Die Stars wollen Verstärkungen, der Manager verlangt totale Hingabe, der Trainer fordert mehr Konzentration: Vor dem "Alles-oder-Nichts"-Spiel heute (18.15 Uhr/live im DSF) im Play-off-Rückspiel der Europa League gegen Bröndby IF ist bei Hertha BSC Berlin mächtig Feuer unter dem Dach. Nur, wenn die Berliner die 1:2-Hinspielniederlage gegen die Dänen drehen und die lukrative Gruppenphase erreichen, könnten die Brandherde gelöscht werden. Ansonsten droht bereits vier Wochen nach dem Saisonstart Explosionsgefahr.

Preetz fordert "totale Hingabe"

"Wir müssen totale Hingabe und volle Präsenz zeigen, die einfachen Tugenden abrufen. Nur so kommt der Erfolg zurück. Dann steigt auch die Stimmung wieder", sagte Manager Michael Preetz. Drei Niederlagen in Folge, Platz 13 in der Liga und das drohende Aus auf europäischer Bühne sorgen für unzufriedene Gesichter beim Hauptstadtklub. Die Angst vor einem kompletten Fehlstart geht um.

Einige Führungsspieler haben ihre Unzufriedenheit zuletzt auch öffentlich kundgetan. Kapitän Arne Friedrich machte "fehlende Qualität" für die ernüchternden Ergebnisse verantwortlich, auch Torhüter Jaroslav Drobny forderte neue Spieler. Preetz konterte die Spielerkritik: "Alles im Spiel abzurufen, ist keine Frage der Qualität, sondern eine Frage der Einstellung."

Weitere Verstärkungen sollen kommen

Doch auch der Manager weiß, dass nach den Abgängen von Andrej Woronin, Marko Pantelic und Josip Simunic im Kader dringend nachgebessert werden muss. Das Erreichen der Gruppenphase mit einer garantierten Einnahme von etwa einer Million Euro käme für den klammen Bundesliga-Vierten der vergangenen Saison wie gerufen. Preetz: "Ein Weiterkommen gegen Bröndby würde unseren Handlungsspielraum erweitern."
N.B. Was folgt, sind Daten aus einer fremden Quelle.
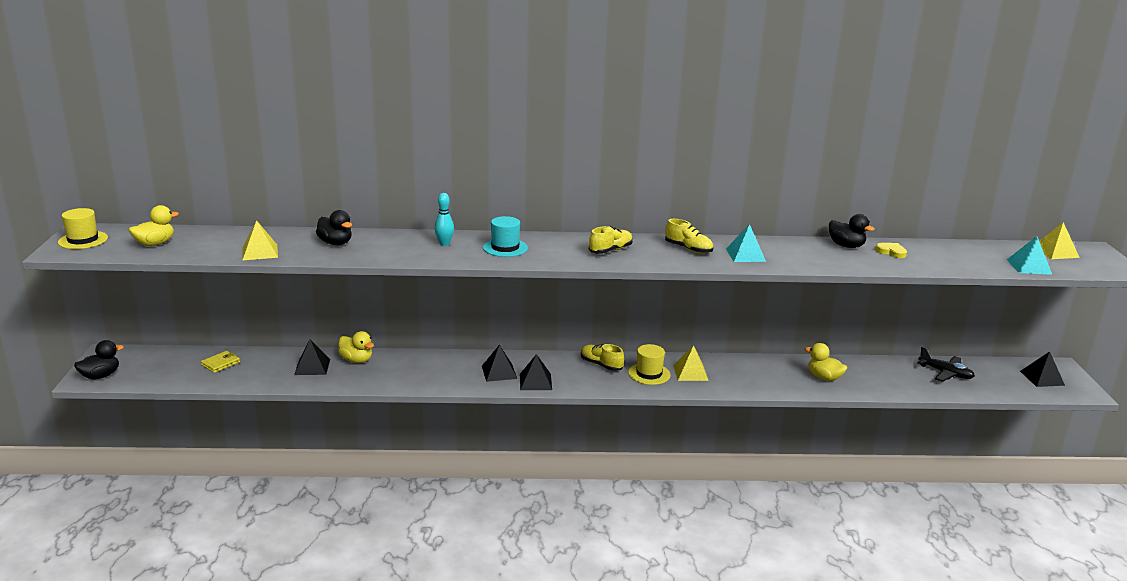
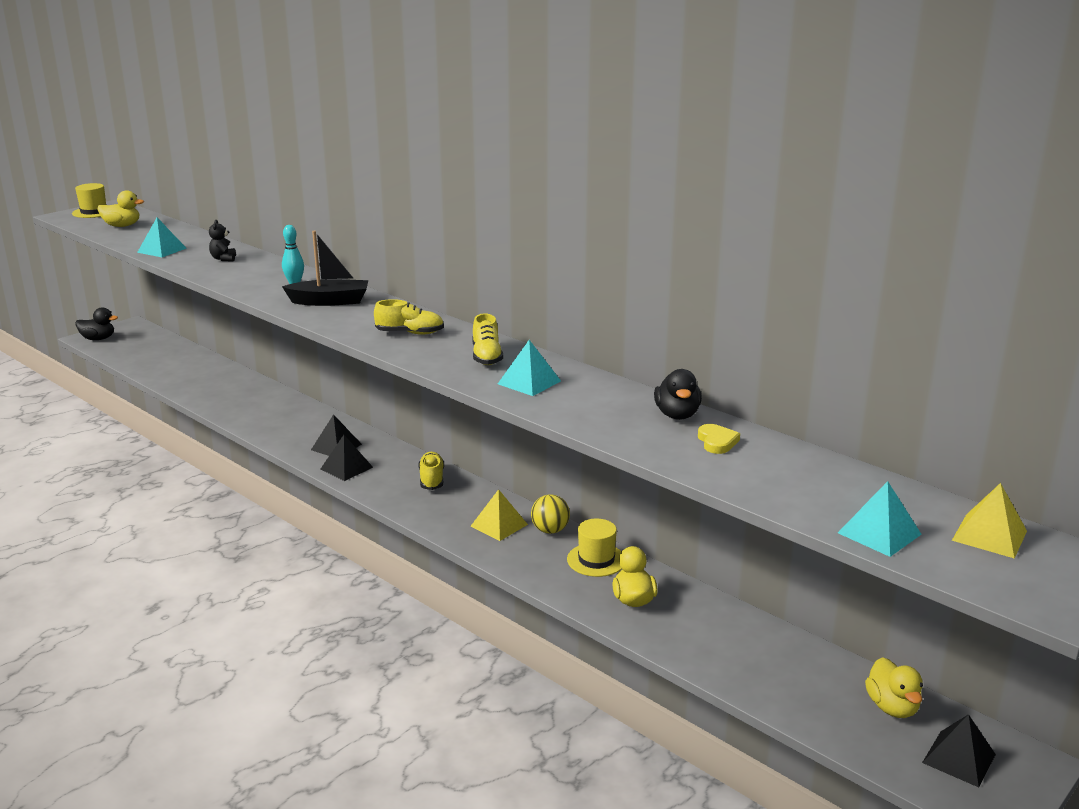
camera: 45 degrees right, 0 degrees up
yellow wallet [201,351,240,373] -> none
yellow pyramid [242,220,278,261] -> turquoise pyramid [137,218,186,257]
black pyramid [294,340,330,375] -> none
black duck [316,210,352,245] -> black teddy bear [209,220,236,261]
yellow duck [338,331,374,363] -> yellow duck moved to [865,657,923,718]
turquoise hat [483,216,528,257] -> black boat [282,231,368,306]
yellow hat [628,344,671,385] -> yellow hat moved to [567,519,622,577]
black plane [918,347,975,382] -> none
none -> yellow ball [531,494,570,534]

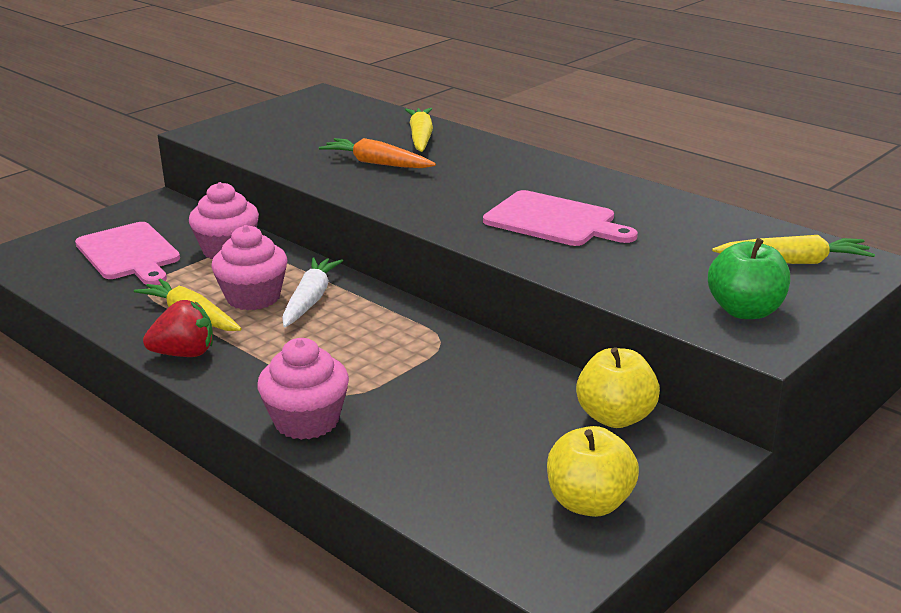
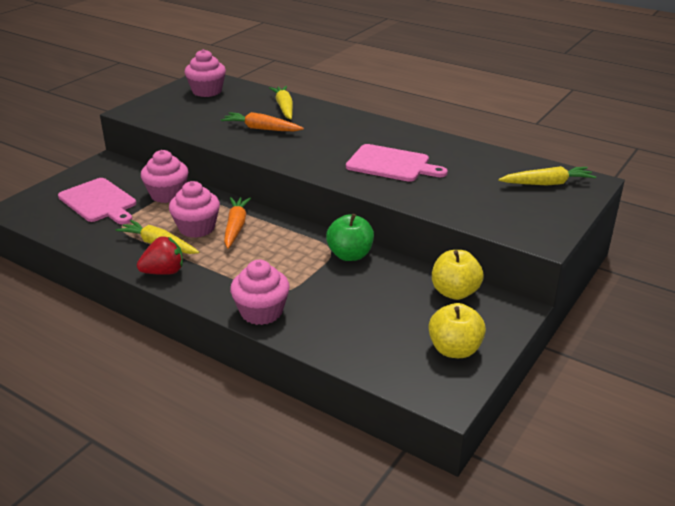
camera: 10 degrees left, 5 degrees up
white carrot [282,257,343,327] -> orange carrot [224,197,251,249]
green apple [708,238,790,319] -> green apple moved to [326,214,374,261]
none -> pink cupcake [184,49,226,97]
Ein bis zwei Offensivspieler sollen noch bis zum Ende der Transferfrist am 31. August zur Hertha wechseln. Nach dem Ellenbogen-Bruch des Brasilianers Raffael, der mindestens drei Wochen ausfällt, haben die Berliner derzeit in Waleri Domowtschiski nur einen einzigen gesunden Stürmer. Der Einsatz von Rückkehrer Artur Wichniarek (Rückenprobleme) ist fraglich.

Keine Ausreden

Trainer Lucien Favre lässt jedoch keine Ausreden zu. "Wir wollen in die Gruppenphase, denn dort können wir auf Top-Teams treffen. Das wäre für die Entwicklung der Mannschaft sehr wichtig", sagte der Schweizer, der seinen Spielern im Training auf der Taktik-Tafel aggressives Angriffsspiel aufzeigte. Doch Favre warnte: "Die Ausgangslage ist extrem gefährlich. Wir müssen sehr konzentriert sein."

Die Dänen jedenfalls strotzen nach zuletzt zwei Ligasiegen mit neun Treffern vor Selbstvertrauen. "Wir holen uns ein Unentschieden in Berlin und kommen weiter", sagte Stürmer Morten Rasmussen.